Other interesting articles include The Temptations of Jean-Claude Killy, the French skier who won three gold medals at the 1968 Winter Olympics and winning international fame before packing it all in to publicize Chevrolet cars for all it was worth, with Thompson trying to work out how he could survive his new life of delivering routine plastic speeches and conducting business with "a chattering greenback swarm of agents, money-mongers, and would-be "personal reps" of every shape an description" that represented everything that was shallow and wrong with Thompson's America.
But the main hunk of The Great Shark Hunt is related to the 72' election - Nixon's ensuing landslide victory - and the Watergate Scandal. While a very outspoken opponent of Nixon during his first term in office ('outspoken opponent' is a term which should be taken very lightly in this case) Thompson never really ventured into the field of political journalism until he begun following George McGovern, then running for the Democratic Presidential ticket. Joining early in McGovern's campaign, he was seen as an outsider without much of a chance. From this point on Thompson becomes obsessed with politics. Addicted may be more of an apt word. For while he published article after article Thompson never lets you forget the fact that he hates the whole political system.
The beauty of Thompson's style, and the defining character of Gonzo journalism, is that the Thompson himself is always apparent in his writing. And not merely as a casual observer; but as the protagonist: a doomed observer-turned-participant who is stuck in the mire of a story - trying to piece together an ultimately disfigured puzzle together. That puzzle in most cases formed a picture of the "decadence and depravity" of the American way of life.

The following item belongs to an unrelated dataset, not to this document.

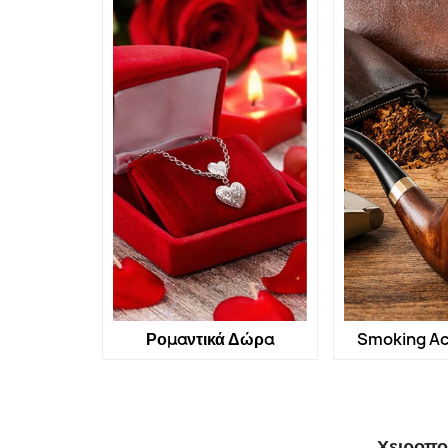
Ρομαντικά Δώρα
Smoking Ac
Χειροπο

The Gonzo author left wide open his journalistic process for us to see: the articles themselves, in many instances, become about the difficulties of writing the very articles we are in the middle of reading. Indeed it is an examination of his Gonzo style (and its intrinsic difficulties) at the same time as a piece of Gonzo writing in itself. This leads to a number of interesting results that are noteworthy:
One - As hunter became the protagonist of his own stories his journalistic writings not only offer historic value, but also serve as his personal memoirs covering his professional life. (Although we must be careful to separate the fiction from non-fiction - which is not too hard a job because a lot of the fiction is fantastical)
Two - We go through the process with the journalist: the all-nighter writing sessions loaded up with alcohol and drugs; the encounters with assholes who mistrust him with the same sort of caution they would show a freak; the endless flights, trains, and buses following the campaign trails around the country looking for an honest scrap to use for his next deadline; and the weariness that lead to paragraphs trailing off into irrelevance and occasionally total nonsense.
The main theme running through all of Thompson's journalism is the American way of life and how far off the rails it has gone crashing since the days when the ideal of the American Dream still had a trace of reality or hope to its name.
The picture of Thompson's America is one in which the American Dream has not only been forgotten or misunderstood, but a landscape where the dream has been torn up, trampled on and sold in a pawn shop for all its long-lost worth.
It is a sad story, but there are heroes - not your all-American types of old like your John Waynes - but rather the Freaks and Geeks of the subterranean counter-culture - the choirs that sang the new gospel of the American Dream. Though they may have tampered with the chord progression and the lyrics and sung out of key, they are still singing the same songs of old. These are the people who Thompson most admired and type that he most easily related to, though he still regarded them with disdain as a group that could never be galvanized into anything near the resemblance of a concerted effort.